# Exercise
Write the listing below out again word for word, without a single picture.

# Supplied information
[Start of Attachment]
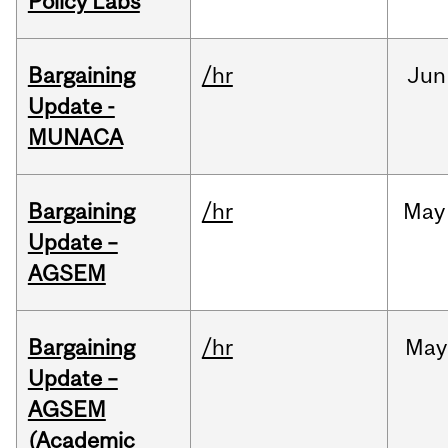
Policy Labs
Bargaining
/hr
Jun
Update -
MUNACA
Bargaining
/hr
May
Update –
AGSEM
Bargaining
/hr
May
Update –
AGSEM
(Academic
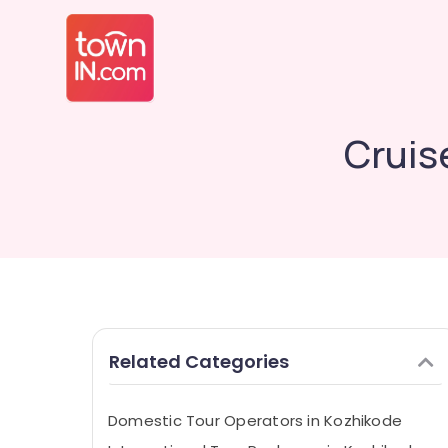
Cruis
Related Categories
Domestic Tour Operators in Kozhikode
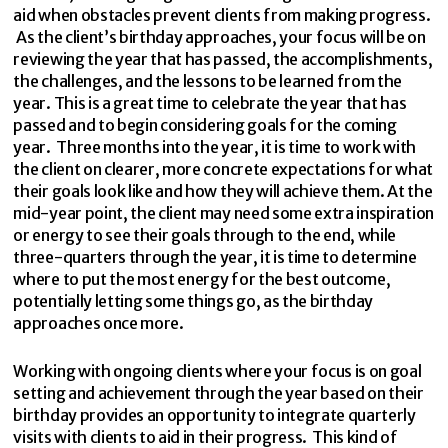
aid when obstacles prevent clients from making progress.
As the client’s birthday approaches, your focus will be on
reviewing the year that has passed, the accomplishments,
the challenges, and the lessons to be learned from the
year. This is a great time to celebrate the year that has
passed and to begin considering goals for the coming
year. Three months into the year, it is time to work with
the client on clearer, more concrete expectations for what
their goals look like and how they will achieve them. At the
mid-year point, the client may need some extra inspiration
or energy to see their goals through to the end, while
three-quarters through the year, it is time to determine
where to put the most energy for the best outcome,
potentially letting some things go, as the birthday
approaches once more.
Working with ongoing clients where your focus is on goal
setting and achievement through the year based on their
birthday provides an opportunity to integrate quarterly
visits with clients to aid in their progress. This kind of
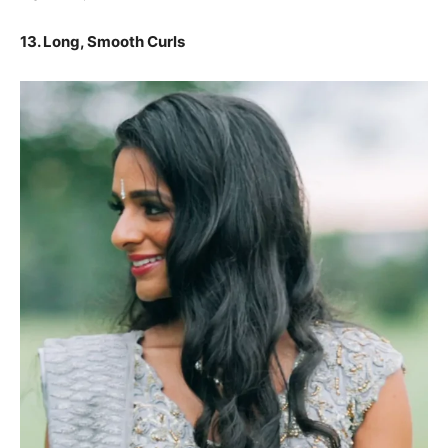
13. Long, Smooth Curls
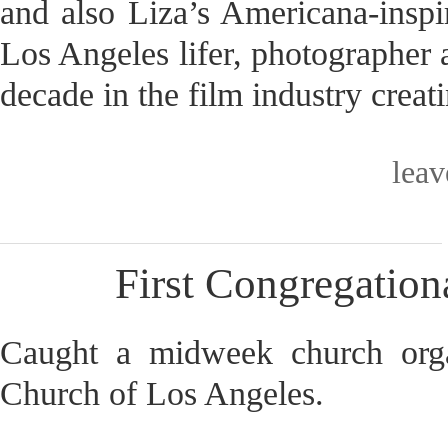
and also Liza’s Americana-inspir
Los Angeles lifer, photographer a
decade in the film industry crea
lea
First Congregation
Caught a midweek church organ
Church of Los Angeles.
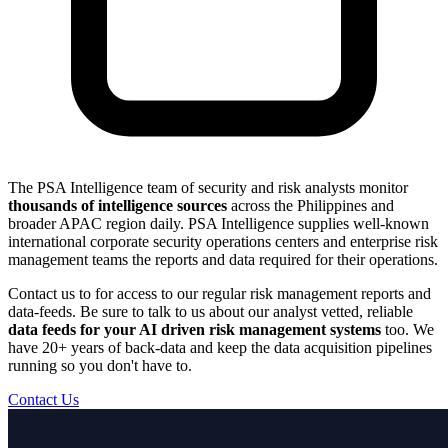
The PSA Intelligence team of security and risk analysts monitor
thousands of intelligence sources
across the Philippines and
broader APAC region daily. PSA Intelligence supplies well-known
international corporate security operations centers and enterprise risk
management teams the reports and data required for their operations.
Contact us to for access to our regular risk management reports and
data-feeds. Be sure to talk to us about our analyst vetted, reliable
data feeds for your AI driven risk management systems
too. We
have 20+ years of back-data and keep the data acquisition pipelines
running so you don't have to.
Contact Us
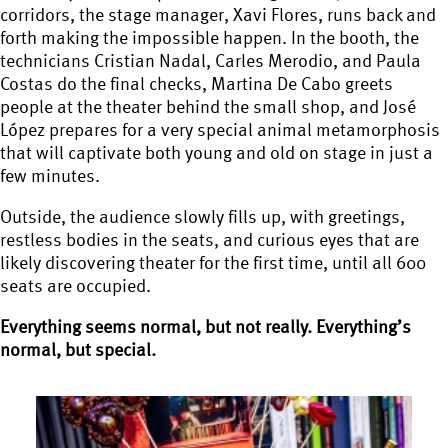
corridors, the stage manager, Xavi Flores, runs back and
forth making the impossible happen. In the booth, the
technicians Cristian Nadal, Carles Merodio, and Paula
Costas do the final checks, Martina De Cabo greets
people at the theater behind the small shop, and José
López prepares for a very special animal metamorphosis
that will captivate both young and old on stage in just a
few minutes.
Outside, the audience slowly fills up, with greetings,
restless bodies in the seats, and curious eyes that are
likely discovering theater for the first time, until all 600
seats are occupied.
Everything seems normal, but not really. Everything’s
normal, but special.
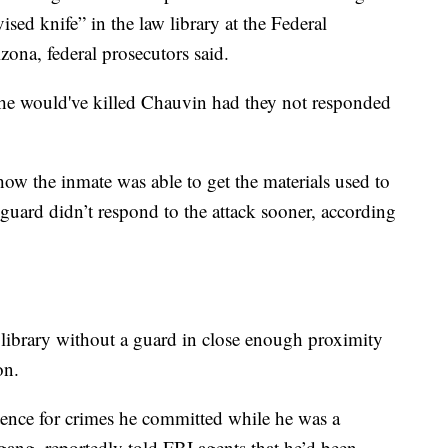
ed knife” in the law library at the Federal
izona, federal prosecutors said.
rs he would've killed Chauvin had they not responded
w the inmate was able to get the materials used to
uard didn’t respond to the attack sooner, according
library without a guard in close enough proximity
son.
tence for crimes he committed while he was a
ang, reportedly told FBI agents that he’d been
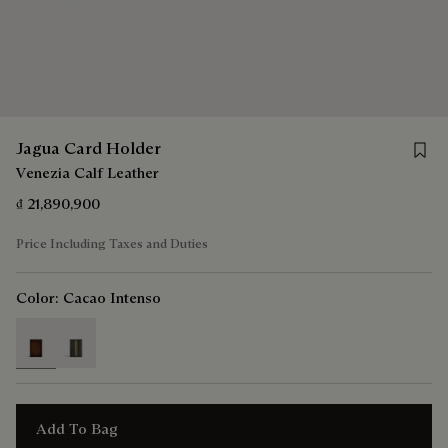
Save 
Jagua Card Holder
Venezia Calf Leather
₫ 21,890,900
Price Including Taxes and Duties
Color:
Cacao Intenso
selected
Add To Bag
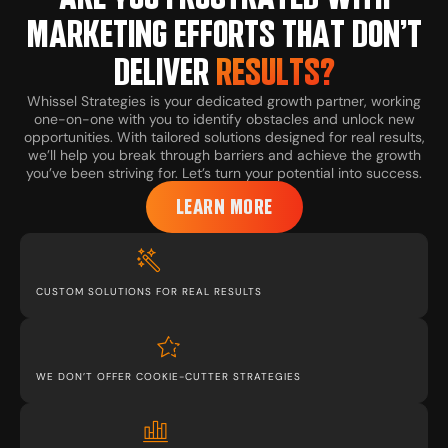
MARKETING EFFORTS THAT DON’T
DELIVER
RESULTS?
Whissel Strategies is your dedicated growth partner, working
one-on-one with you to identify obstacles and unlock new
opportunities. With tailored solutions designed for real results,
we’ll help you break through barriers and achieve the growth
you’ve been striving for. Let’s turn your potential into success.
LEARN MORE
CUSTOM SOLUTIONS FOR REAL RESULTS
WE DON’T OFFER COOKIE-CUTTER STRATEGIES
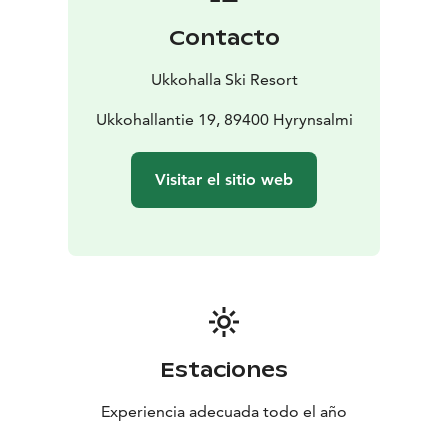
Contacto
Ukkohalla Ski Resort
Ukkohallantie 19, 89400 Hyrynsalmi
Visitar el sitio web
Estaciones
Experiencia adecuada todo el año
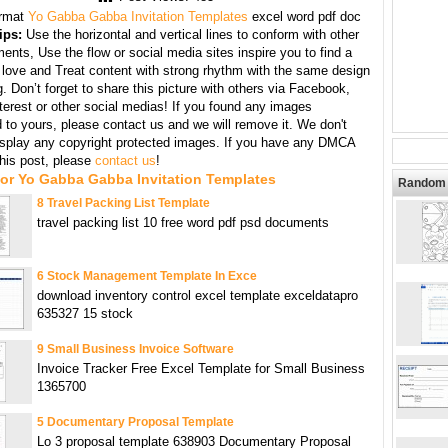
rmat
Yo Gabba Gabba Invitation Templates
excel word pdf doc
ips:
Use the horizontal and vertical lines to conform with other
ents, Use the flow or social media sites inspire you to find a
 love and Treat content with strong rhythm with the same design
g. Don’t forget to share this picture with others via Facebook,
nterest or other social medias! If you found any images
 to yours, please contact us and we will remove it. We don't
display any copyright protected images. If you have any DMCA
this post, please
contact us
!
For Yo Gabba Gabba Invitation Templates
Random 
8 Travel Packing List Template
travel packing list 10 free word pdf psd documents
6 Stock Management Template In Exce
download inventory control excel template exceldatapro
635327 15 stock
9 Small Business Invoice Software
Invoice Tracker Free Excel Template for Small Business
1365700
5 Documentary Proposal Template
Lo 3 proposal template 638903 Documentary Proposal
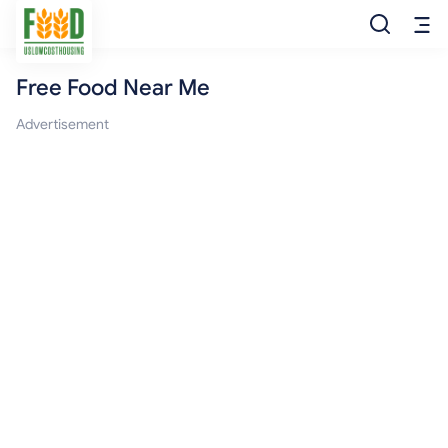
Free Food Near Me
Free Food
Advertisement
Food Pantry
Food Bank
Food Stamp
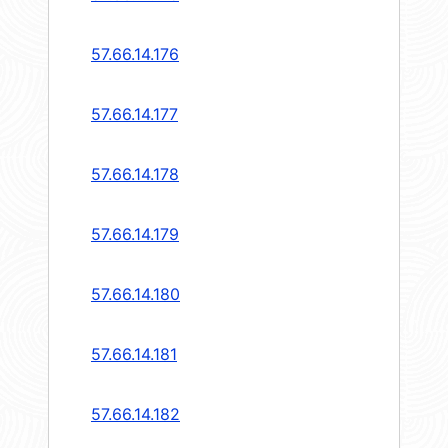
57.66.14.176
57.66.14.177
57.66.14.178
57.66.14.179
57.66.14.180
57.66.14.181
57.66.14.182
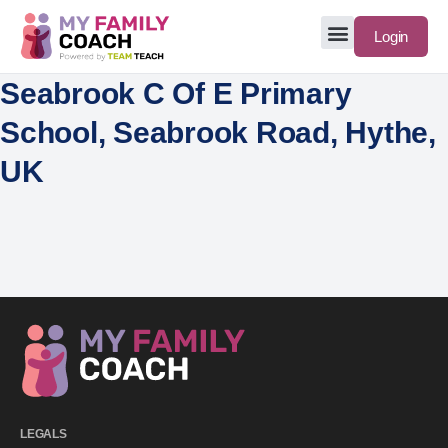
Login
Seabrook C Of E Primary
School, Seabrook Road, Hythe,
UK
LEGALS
[End of Attachment]
# Task response
Policy Labs
Bargaining
/hr
Jun
Update -
MUNACA
Bargaining
/hr
May
Update –
AGSEM
Bargaining
/hr
May
Update –
AGSEM
(Academic
Cruis
Related Categories
Domestic Tour Operators in Kozhikode
aid when obstacles prevent clients from making progress.
As the client’s birthday approaches, your focus will be on
reviewing the year that has passed, the accomplishments,
the challenges, and the lessons to be learned from the
year. This is a great time to celebrate the year that has
passed and to begin considering goals for the coming
year. Three months into the year, it is time to work with
the client on clearer, more concrete expectations for what
their goals look like and how they will achieve them. At the
mid-year point, the client may need some extra inspiration
or energy to see their goals through to the end, while
three-quarters through the year, it is time to determine
where to put the most energy for the best outcome,
potentially letting some things go, as the birthday
approaches once more.
Working with ongoing clients where your focus is on goal
setting and achievement through the year based on their
birthday provides an opportunity to integrate quarterly
visits with clients to aid in their progress. This kind of
13. Long, Smooth Curls
and also Liza’s Americana-inspir
Los Angeles lifer, photographer a
decade in the film industry crea
lea
First Congregation
Caught a midweek church organ
Church of Los Angeles.
The PSA Intelligence team of security and risk analysts monitor
thousands of intelligence sources
across the Philippines and
broader APAC region daily. PSA Intelligence supplies well-known
international corporate security operations centers and enterprise risk
management teams the reports and data required for their operations.
Contact us to for access to our regular risk management reports and
data-feeds. Be sure to talk to us about our analyst vetted, reliable
data feeds for your AI driven risk management systems
too. We
have 20+ years of back-data and keep the data acquisition pipelines
running so you don't have to.
Contact Us
corridors, the stage manager, Xavi Flores, runs back and
forth making the impossible happen. In the booth, the
technicians Cristian Nadal, Carles Merodio, and Paula
Costas do the final checks, Martina De Cabo greets
people at the theater behind the small shop, and José
López prepares for a very special animal metamorphosis
that will captivate both young and old on stage in just a
few minutes.
Outside, the audience slowly fills up, with greetings,
restless bodies in the seats, and curious eyes that are
likely discovering theater for the first time, until all 600
seats are occupied.
Everything seems normal, but not really. Everything’s
normal, but special.
ed knife” in the law library at the Federal
izona, federal prosecutors said.
rs he would've killed Chauvin had they not responded
w the inmate was able to get the materials used to
uard didn’t respond to the attack sooner, according
library without a guard in close enough proximity
son.
tence for crimes he committed while he was a
ang, reportedly told FBI agents that he’d been
Save 
Jagua Card Holder
Venezia Calf Leather
₫ 21,890,900
Price Including Taxes and Duties
Color:
Cacao Intenso
selected
Add To Bag
MARKETING EFFORTS THAT DON’T
DELIVER
RESULTS?
Whissel Strategies is your dedicated growth partner, working
one-on-one with you to identify obstacles and unlock new
opportunities. With tailored solutions designed for real results,
we’ll help you break through barriers and achieve the growth
you’ve been striving for. Let’s turn your potential into success.
LEARN MORE
CUSTOM SOLUTIONS FOR REAL RESULTS
WE DON’T OFFER COOKIE-CUTTER STRATEGIES
Contacto
Ukkohalla Ski Resort
Ukkohallantie 19, 89400 Hyrynsalmi
Visitar el sitio web
Estaciones
Experiencia adecuada todo el año
rmat
Yo Gabba Gabba Invitation Templates
excel word pdf doc
ips:
Use the horizontal and vertical lines to conform with other
ents, Use the flow or social media sites inspire you to find a
 love and Treat content with strong rhythm with the same design
g. Don’t forget to share this picture with others via Facebook,
nterest or other social medias! If you found any images
 to yours, please contact us and we will remove it. We don't
display any copyright protected images. If you have any DMCA
this post, please
contact us
!
For Yo Gabba Gabba Invitation Templates
Random 
8 Travel Packing List Template
travel packing list 10 free word pdf psd documents
6 Stock Management Template In Exce
download inventory control excel template exceldatapro
635327 15 stock
9 Small Business Invoice Software
Invoice Tracker Free Excel Template for Small Business
1365700
5 Documentary Proposal Template
Lo 3 proposal template 638903 Documentary Proposal
Free Food Near Me
Free Food
Advertisement
Food Pantry
Food Bank
Food Stamp
57.66.14.176
57.66.14.177
57.66.14.178
57.66.14.179
57.66.14.180
57.66.14.181
57.66.14.182
Login
Seabrook C Of E Primary
School, Seabrook Road, Hythe,
UK
LEGALS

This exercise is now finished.